▸ **Exercise prompt**
Set down, unchanged, the line holding "mouse_move(885, 376)" and all lines that follow it to the end of the material, leaving pictures out.

▸ **Source material**
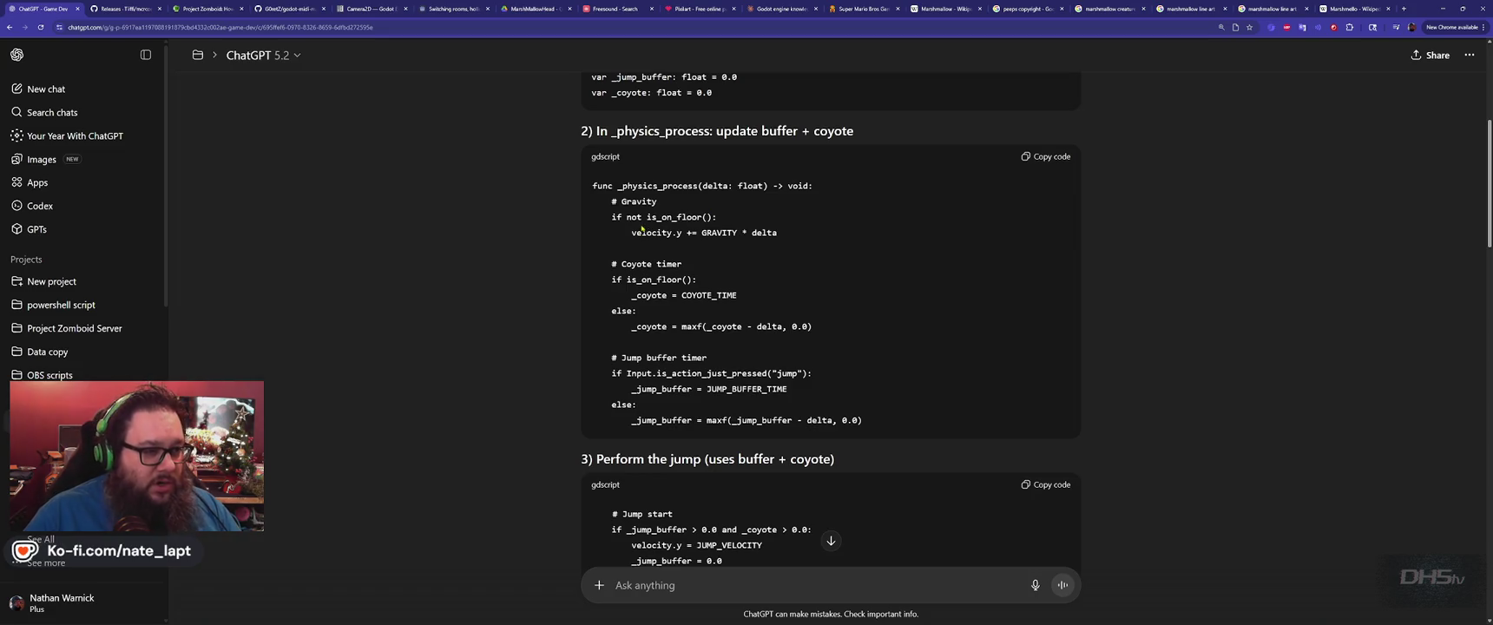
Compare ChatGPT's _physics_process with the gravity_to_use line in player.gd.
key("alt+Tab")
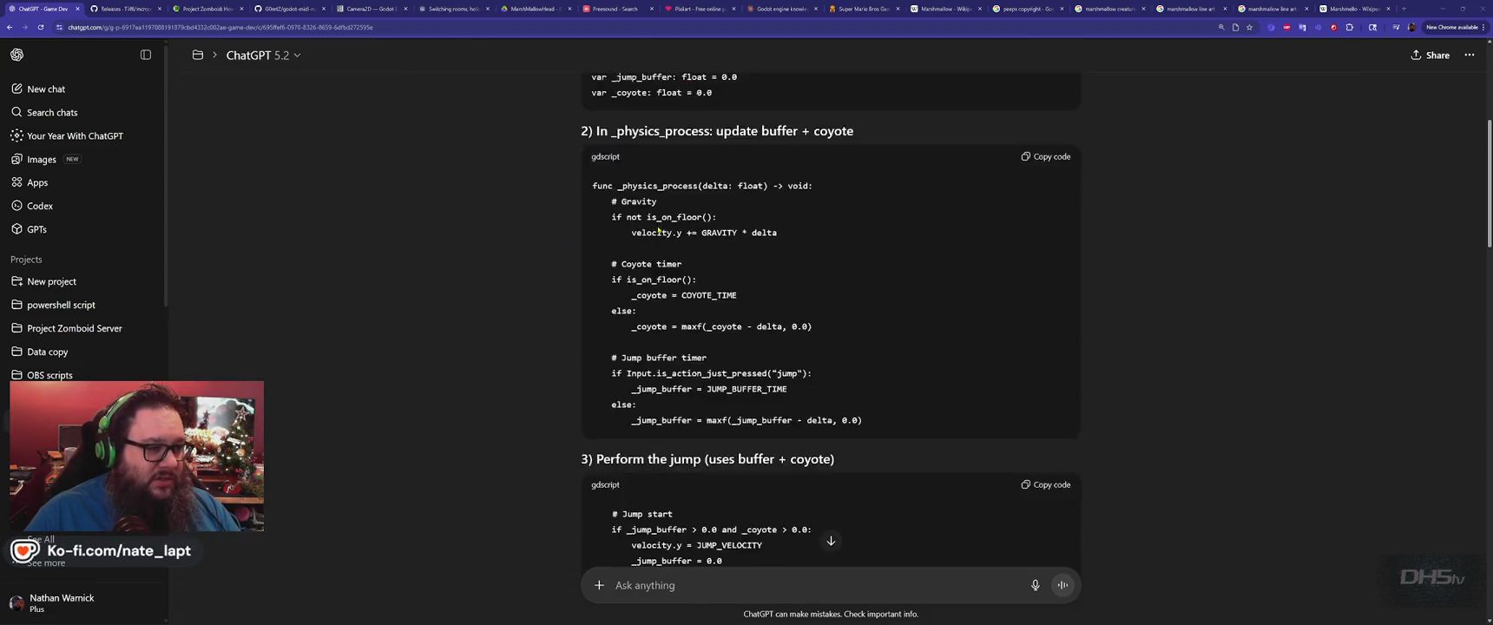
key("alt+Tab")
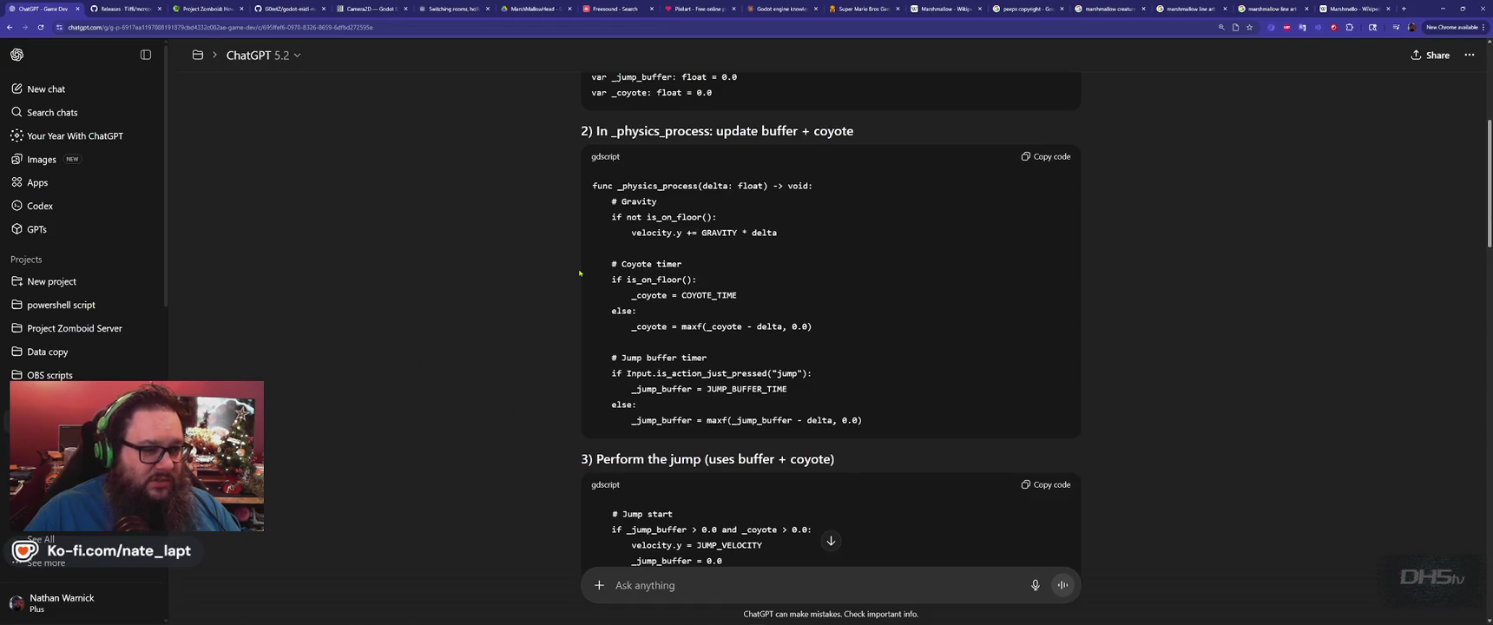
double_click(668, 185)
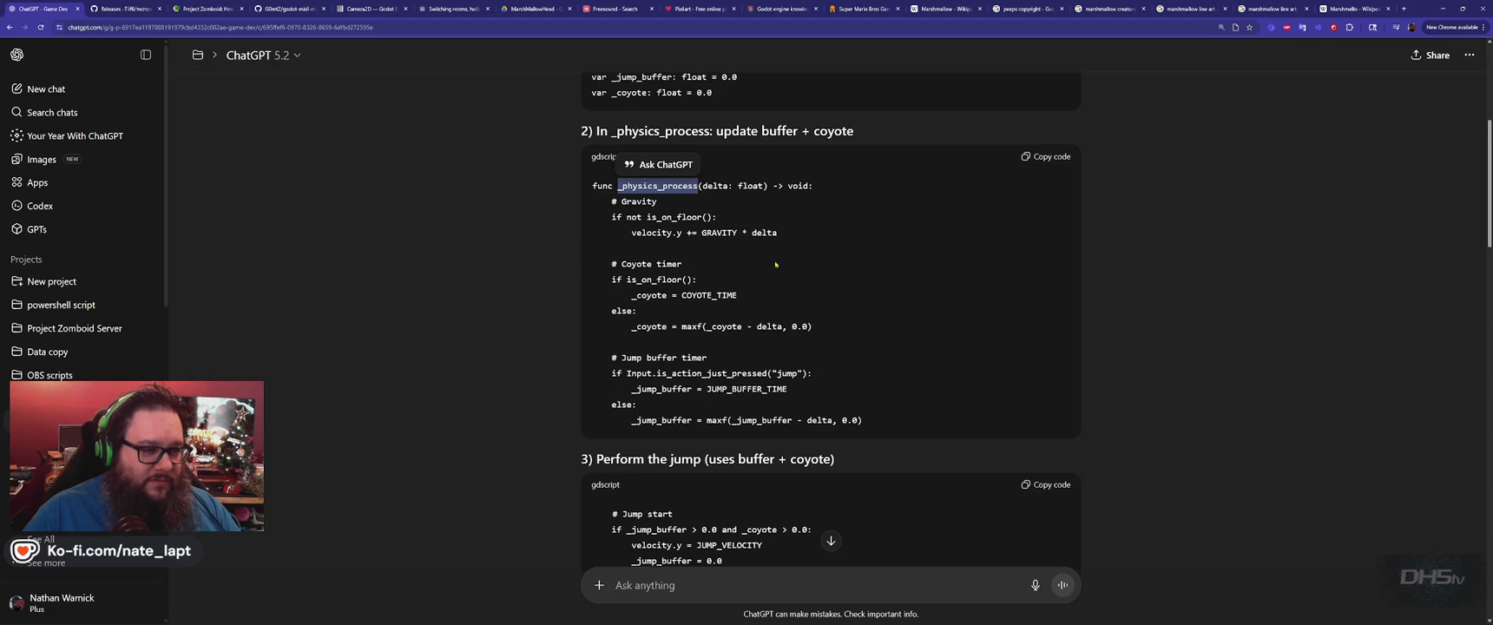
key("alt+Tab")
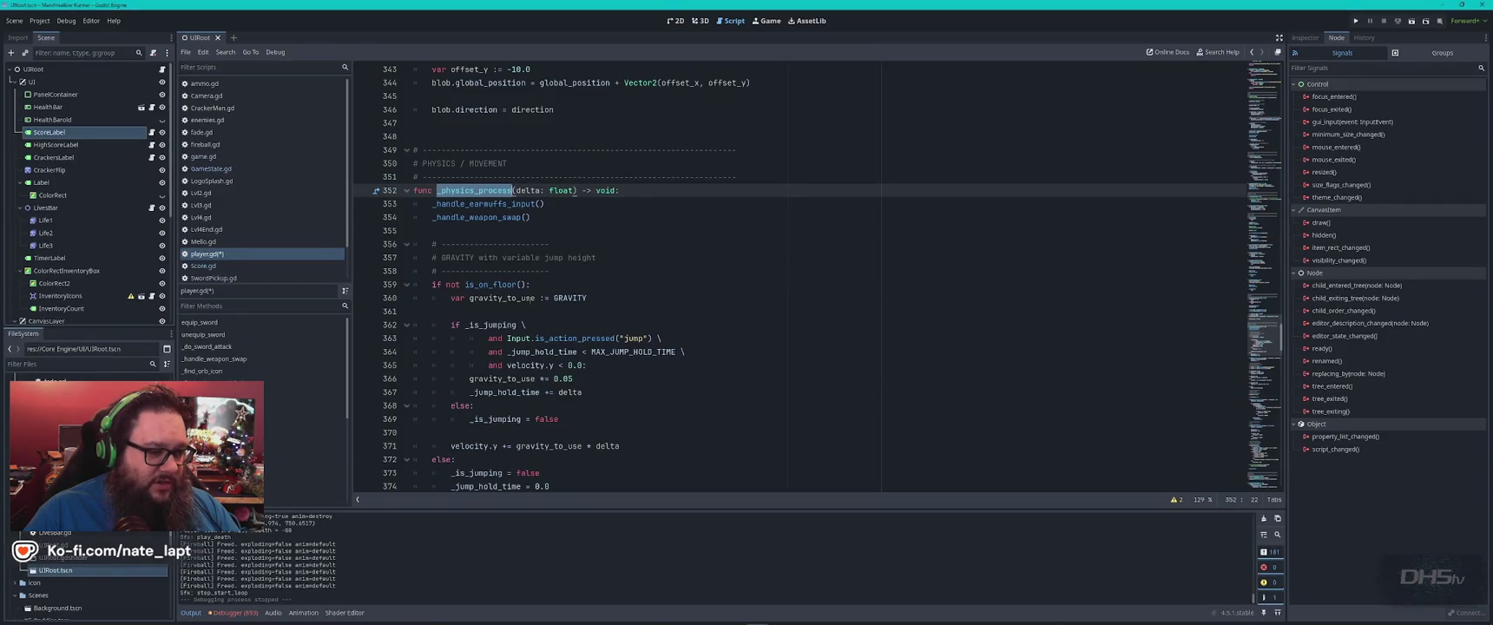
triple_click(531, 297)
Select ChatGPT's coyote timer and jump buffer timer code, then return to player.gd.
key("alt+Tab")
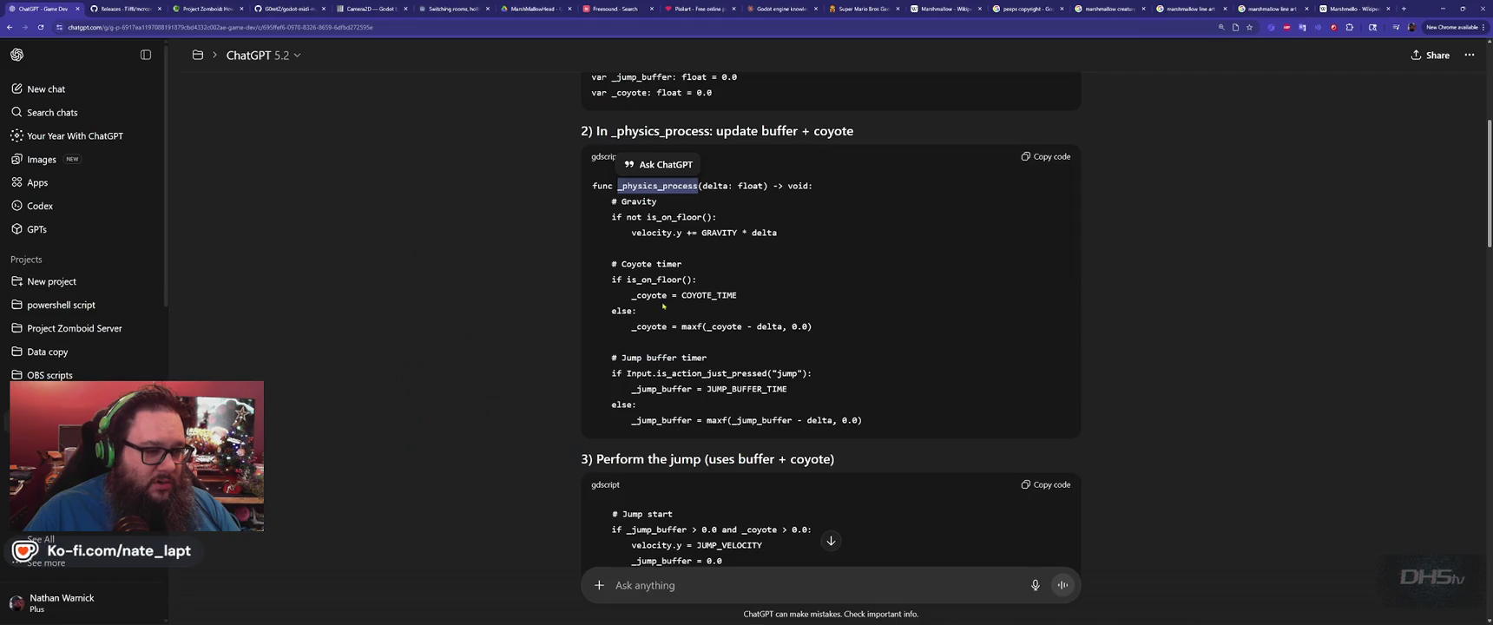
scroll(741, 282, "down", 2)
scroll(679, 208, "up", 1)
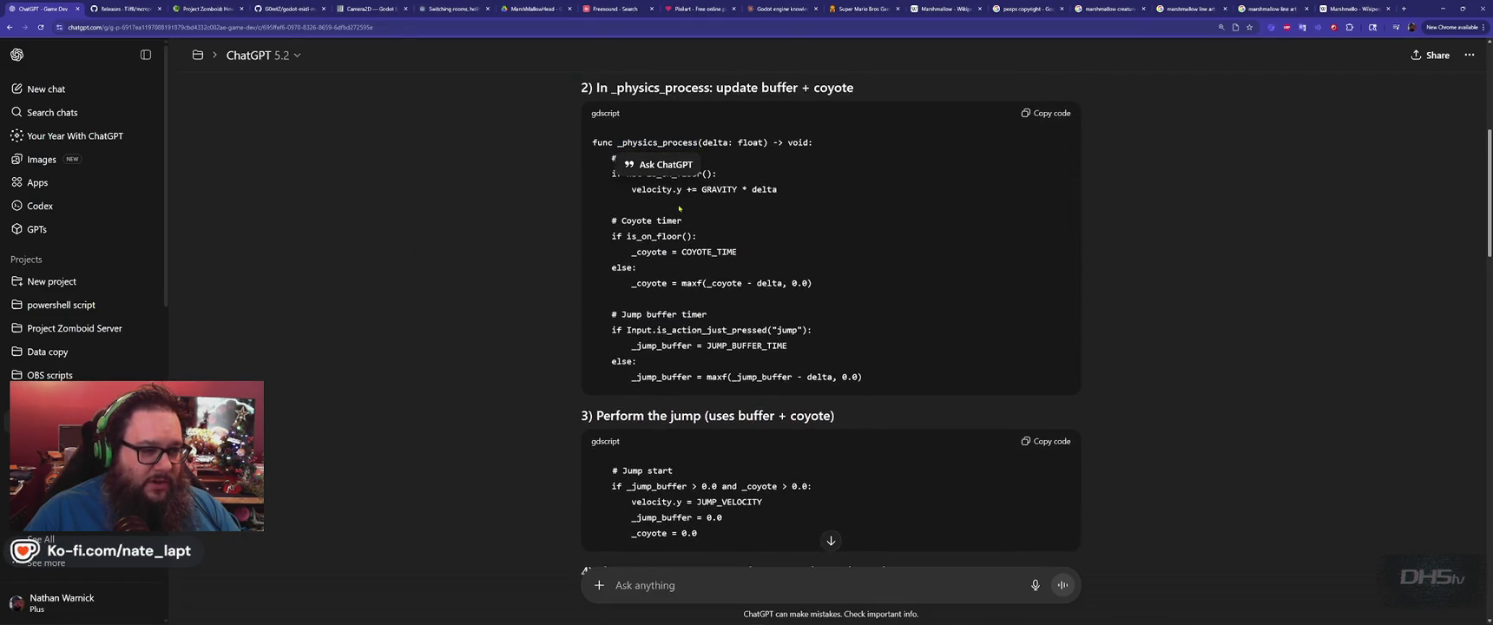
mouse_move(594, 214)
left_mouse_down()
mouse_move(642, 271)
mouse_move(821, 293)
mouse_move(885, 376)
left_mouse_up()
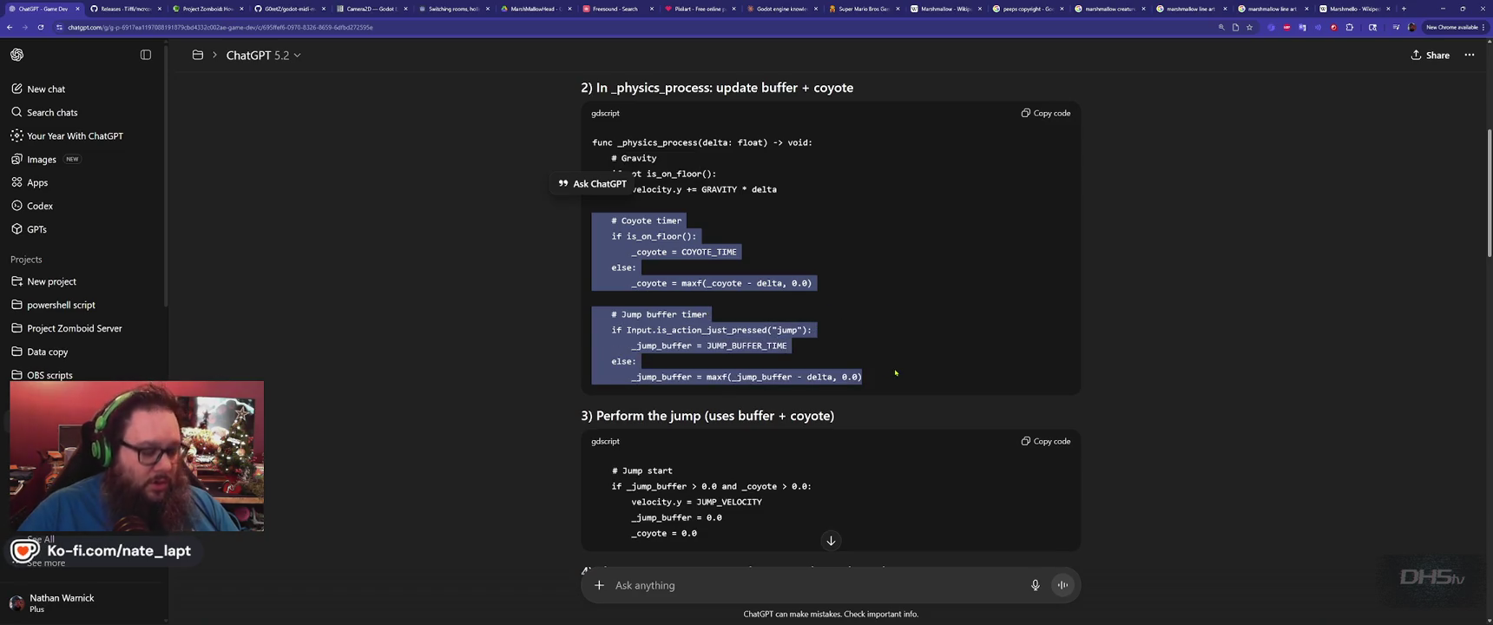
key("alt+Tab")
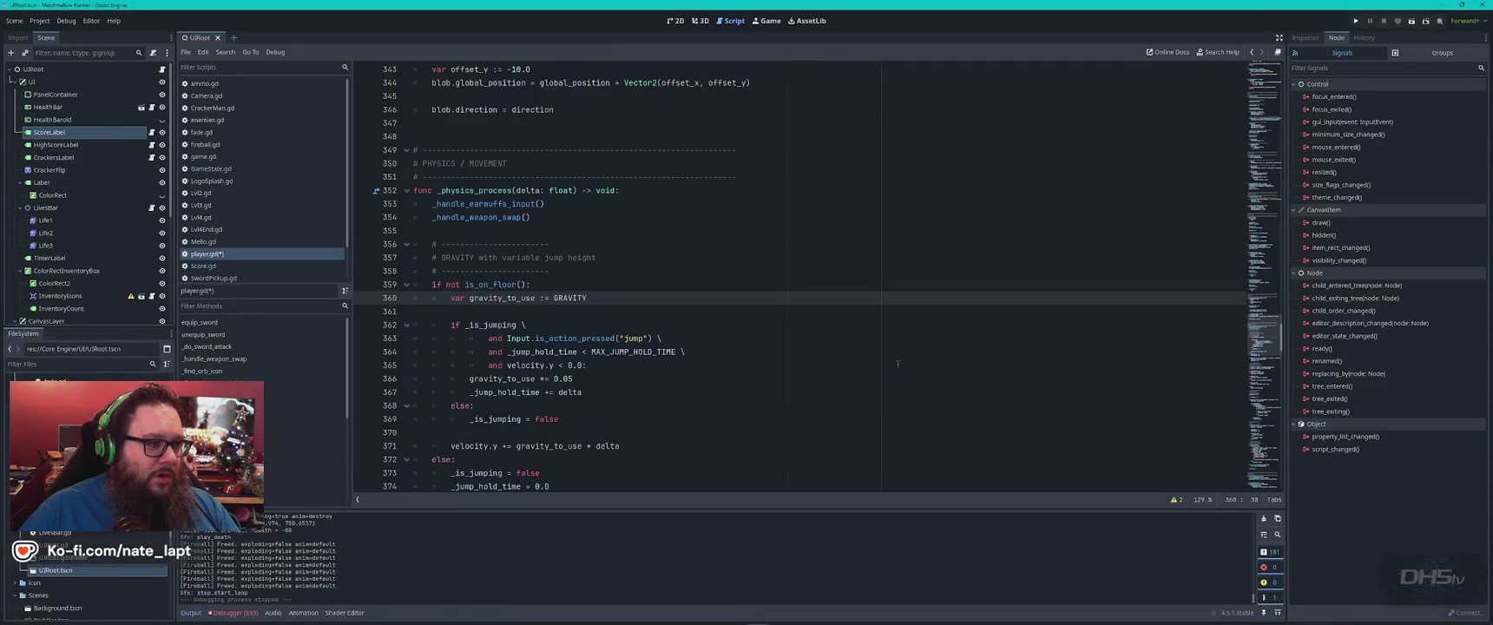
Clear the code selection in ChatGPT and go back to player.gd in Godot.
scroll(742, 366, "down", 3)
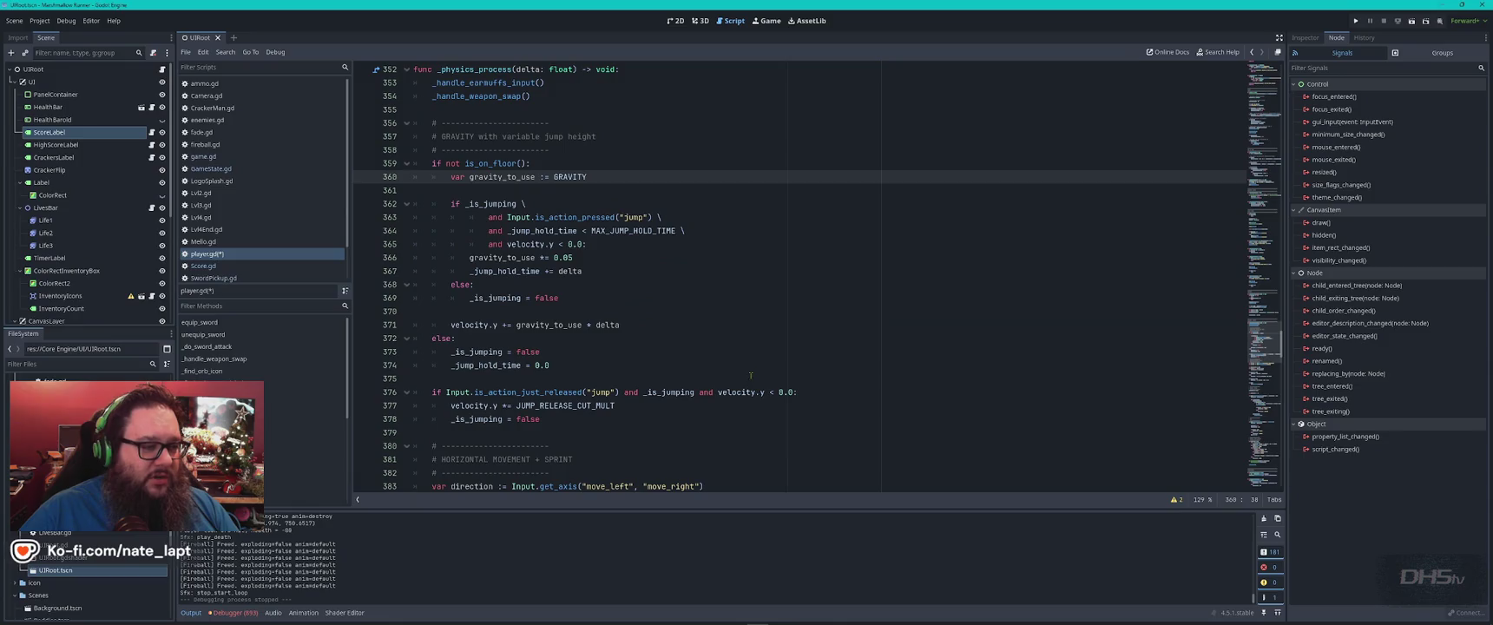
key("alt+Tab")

▸ **Response to the exercise**
mouse_move(885, 376)
left_mouse_up()
key("alt+Tab")
Clear the code selection in ChatGPT and go back to player.gd in Godot.
scroll(742, 366, "down", 3)
key("alt+Tab")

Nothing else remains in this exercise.